> **Kutipan Teks**:
- - -

SOLOPOS.COM - Konstruksi fondasi tower yang sudah dibangun di lingkungan RT 06A, Dukuh Jati, Desa Pilang, Kecamatan Masaran, Sragen, Senin (25/3/2024). (Istimewa)

Solopos.com, SRAGEN — Pembangunan tower base transceiver station (BTS) di Dukuh Jati, Desa Pilang, Kecamatan Masaran, Sragen, yang ditolak warga setempat ternyata belum mengantongi izin dari Pemkab Sragen. Pembangunan tower di lingkungan RT 06A Dukuh Jati itu saat ini disetop setelah ada aksi unjuk rasa warga yang menolak pada Senin (25/3/2024) kemarin.

Sekitar 30 warga dari dua RT bersikeras menolak setelah ada mediasi dengan investor yang membangun tower tersebut.

Promosi Pegadaian Resmikan Masjid Al Hikmah Pekanbaru Wujud Kepedulian Tempat Ibadah

Koordinator Perizinan Terpadu Satu Pintu (PTSP) Dinas Penanaman Modal dan Perizinan Terpadu Satu Pintu (DPMPTSP) Sragen, Ilham Kurniawan, menyampaikan pertemuan warga dengan pihak investor di Pilang belum ada titik temu. “Kami berencana memanggil pihak-pihak terkait untuk memfasilitasi pertemuan lagi di kantor [DPMPTSP],” ujarnya kepada Solopos.com, Selasa (26/3/2024).

Kepala DPMPTSP Sragen, Dwi Agus Prasetyo, juga mengungkapkan berkas permohonan izin pendirian tower itu belum masuk ke mejanya. Dia menjelaskan hanya ada dua perizinan di DPMPTSP, yakni kesesuaian antara rencana kegiatan pemanfaatan ruang (KKPR) dan izin persetujuan bangunan gedung (PBG). Sementara untuk izin persetujuan tower itu, ujar Agus, berada di Dinas Komunikasi dan Informatika (Diskominfo) Sragen.

“Jadi proses yang sudah dilaporkan ke saya itu awalnya investor yang akan mendirikan tower sosialisasi ke warga dan mengurus perizinan lewat Pemerintah Desa (Pemdes). Syarat minimal adalah mendapatkan persetujuan 80-100 kepala keluarga untuk pendirian tower. Nah, persetujuan warga itu sudah didapatkan, akhirnya naik ke kepala desa dan camat,” jelas Agus.

Dari laporan awal itu, Agus mengirimkan petugas mengecek ke Pilang dan ternyata tidak semua warga di radius dekat tower menyetujui. Justru warga yang tanda tangan persetujuan itu berada di luar radius terdekat tower.

“Jadi ternyata ada 30 warga yang komplain dan mengadu tidak setuju dengan pendirian tower tersebut. Entah ada persoalan politik desa atau apa, yang jelas jadi ramai,” jelas Agus.

- - -

> **Bagian Data**:
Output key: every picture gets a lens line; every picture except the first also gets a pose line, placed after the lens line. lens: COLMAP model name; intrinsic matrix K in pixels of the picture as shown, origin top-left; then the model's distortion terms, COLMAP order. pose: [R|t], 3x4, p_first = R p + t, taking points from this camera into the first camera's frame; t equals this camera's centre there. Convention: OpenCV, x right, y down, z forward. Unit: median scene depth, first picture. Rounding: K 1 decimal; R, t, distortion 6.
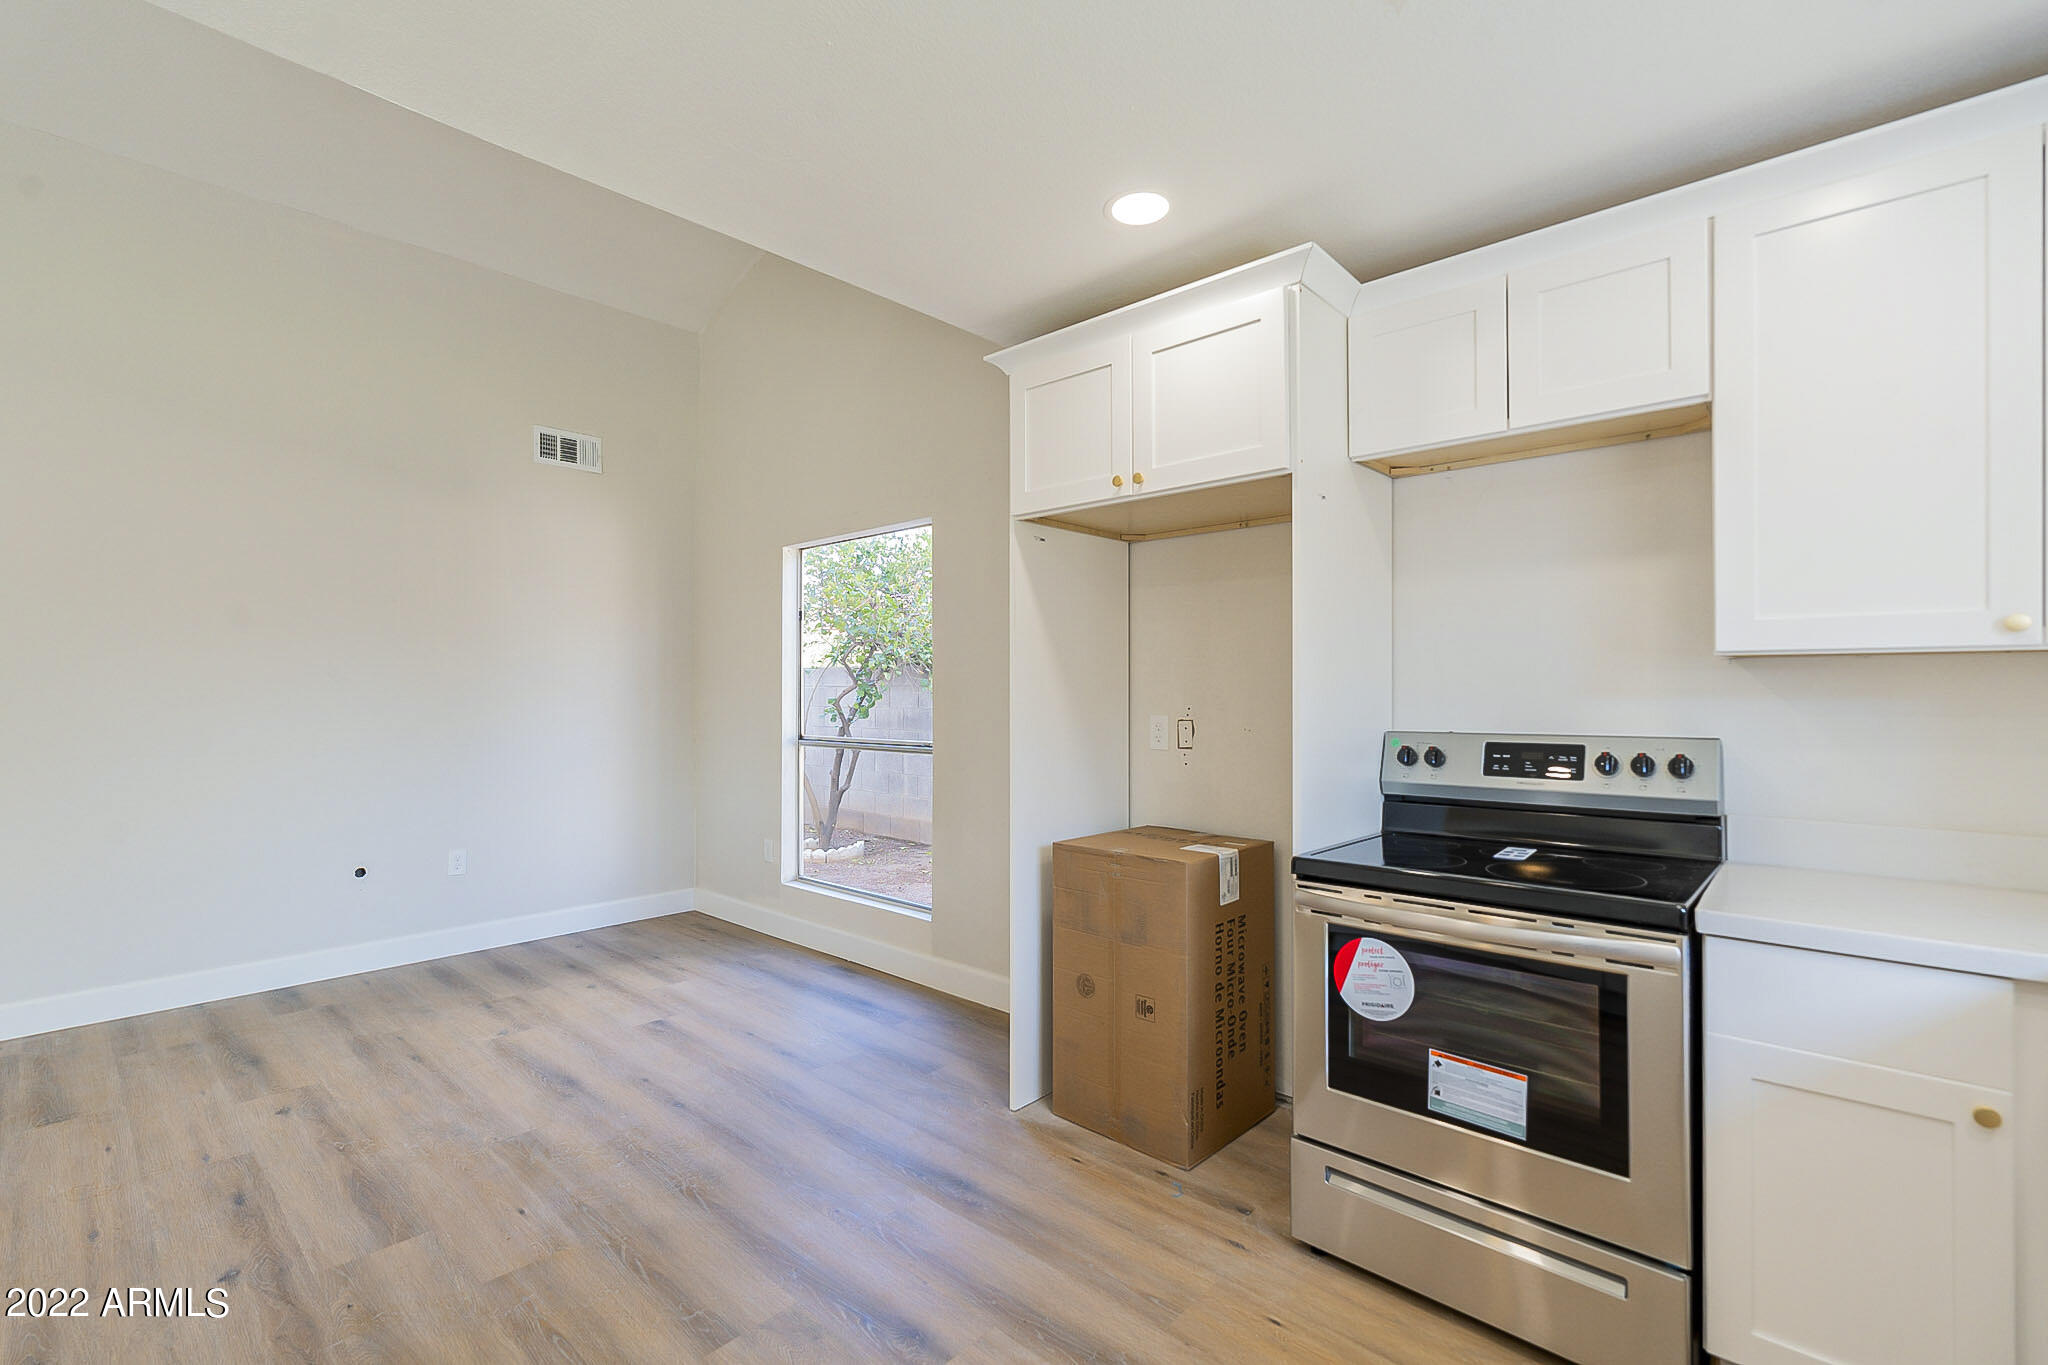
lens RADIAL K [[921.0, 0, 1025.3], [0, 921.0, 683.1], [0, 0, 1]] dist [-0.000760, 0.000861]
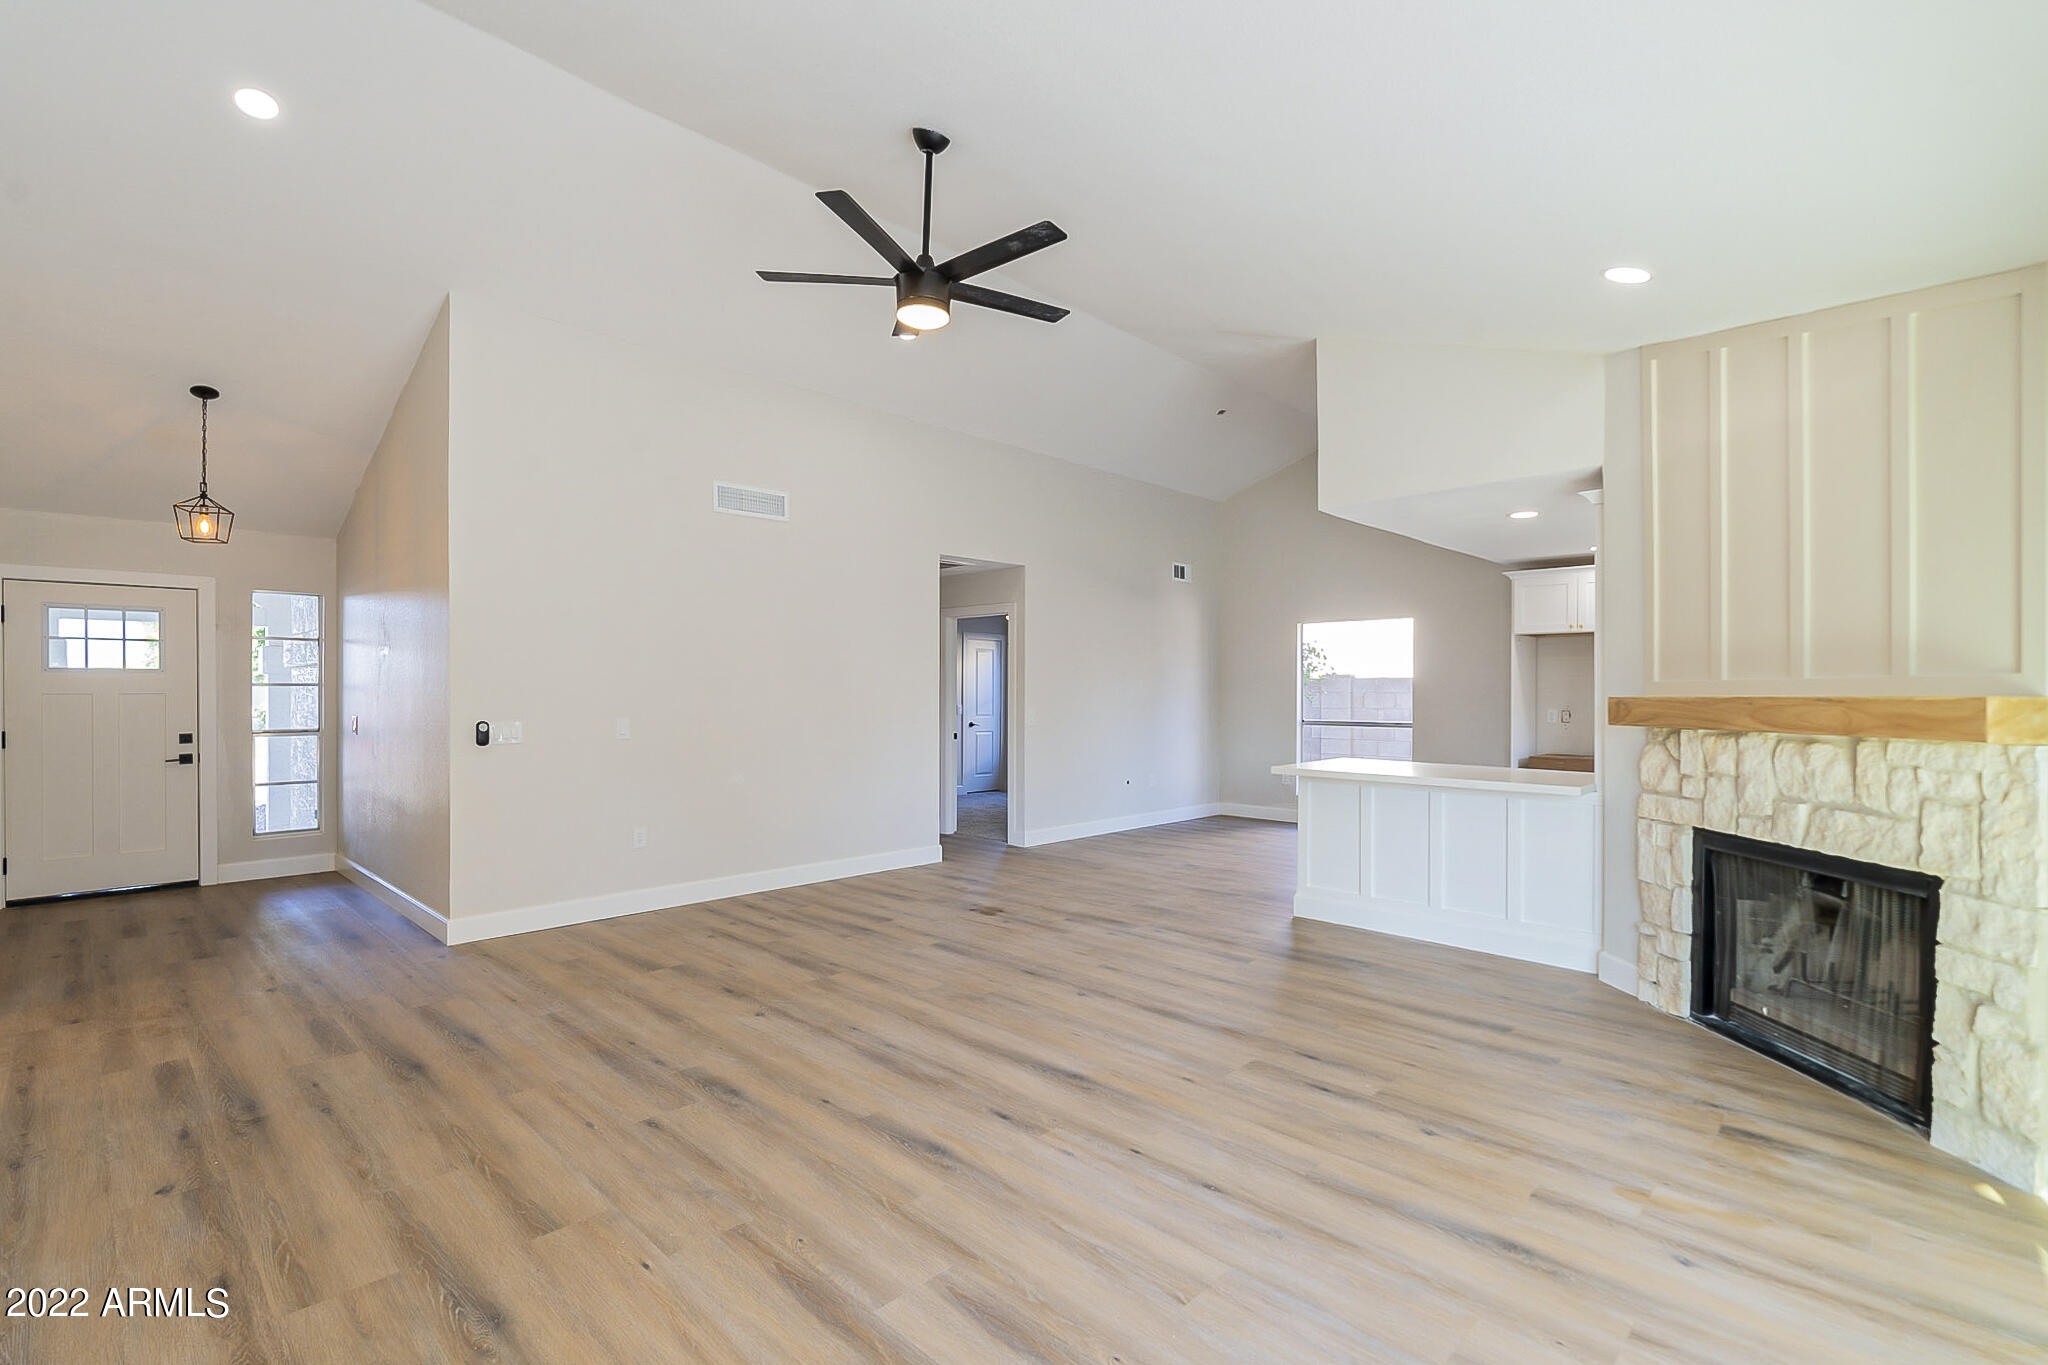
lens RADIAL K [[921.0, 0, 1020.7], [0, 921.0, 696.4], [0, 0, 1]] dist [-0.000760, 0.000861]
pose [[0.999624, 0.005816, -0.026799, -1.662092], [-0.005589, 0.999948, 0.008549, -0.017188], [0.026847, -0.008396, 0.999604, -2.080204]]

- - -

> **Perintah 1**: Sunting bagian berita tentang penolakan tower BTS di Sragen yang dibuka dengan kata-kata "SOLOPOS.COM - Konstruksi" dan ditutup dengan "membangun tower tersebut.". Tulis ulang bagian itu dengan mengganti "Dukuh Jati" menjadi "Dusun Jati".
> **Perintah 2**: Lanjutkan berita tentang penolakan tower BTS di Sragen mulai dari kalimat sesudah kalimat terakhir yang tertera.

> **Hasil Tugas 1**:
SOLOPOS.COM - Konstruksi fondasi tower yang sudah dibangun di lingkungan RT 06A, Dusun Jati, Desa Pilang, Kecamatan Masaran, Sragen, Senin (25/3/2024). (Istimewa)

Solopos.com, SRAGEN — Pembangunan tower base transceiver station (BTS) di Dusun Jati, Desa Pilang, Kecamatan Masaran, Sragen, yang ditolak warga setempat ternyata belum mengantongi izin dari Pemkab Sragen. Pembangunan tower di lingkungan RT 06A Dusun Jati itu saat ini disetop setelah ada aksi unjuk rasa warga yang menolak pada Senin (25/3/2024) kemarin.

Sekitar 30 warga dari dua RT bersikeras menolak setelah ada mediasi dengan investor yang membangun tower tersebut.

> **Hasil Tugas 2**:
Ia “akan memfasilitasi pertemuan warga dengan investor di kantor DPMPTSP. Kalau warga tetap bersikeras menolak, investor harus mencari lokasi lain. “Harusnya perizinan beres dulu baru membangun. Jadi investor ini juga terlalu percaya diri. Mentang-mentang sudah dapat tanda tangan kades dan camat kemudian langsung bangun,” ujar Agus.

Kabid Pendayagunaan Teknologi Informasi Diskominfo Sragen, Hartono, mengaku langsung mengecek data setelah membaca informasi di media massa terkait polemik pendirian tower telekomunikasi di Pilang. Hartono memastikan belum ada permohonan perizinan pembanguna tower BTS yang masuk ke Diskominfo.

Terkadang investor itu lebih dulu membangun tower sementara proses perizinan belum tuntas. Dia menjelaskan prosedur perizinan pendirian tower itu diawali dari persetujuan masyarakat di radius sesuai dengan ketinggian tower. Misalnya tinggi tower 70 meter maka pemiliknya harus mengantongi persetujuan mayoritas warga yang tinggal dalam radius 70 meter dari tower.

“Setelah ada persetujuan masyarakat dilanjutkan ke persetujuan lurah/kades dan persetujuan camat. Setelah itu berkas perizinan dibawa ke Diskominfo untuk mendapatkan rekomendasi site plan, kemudian ke Dinas Lingkungan Hidup (DLH) terkait analisis dampak lingkungan, dan ke Dinas Pekerjaan Umum (DPU) terkait dengan konstruksinya,” jelas Hartono.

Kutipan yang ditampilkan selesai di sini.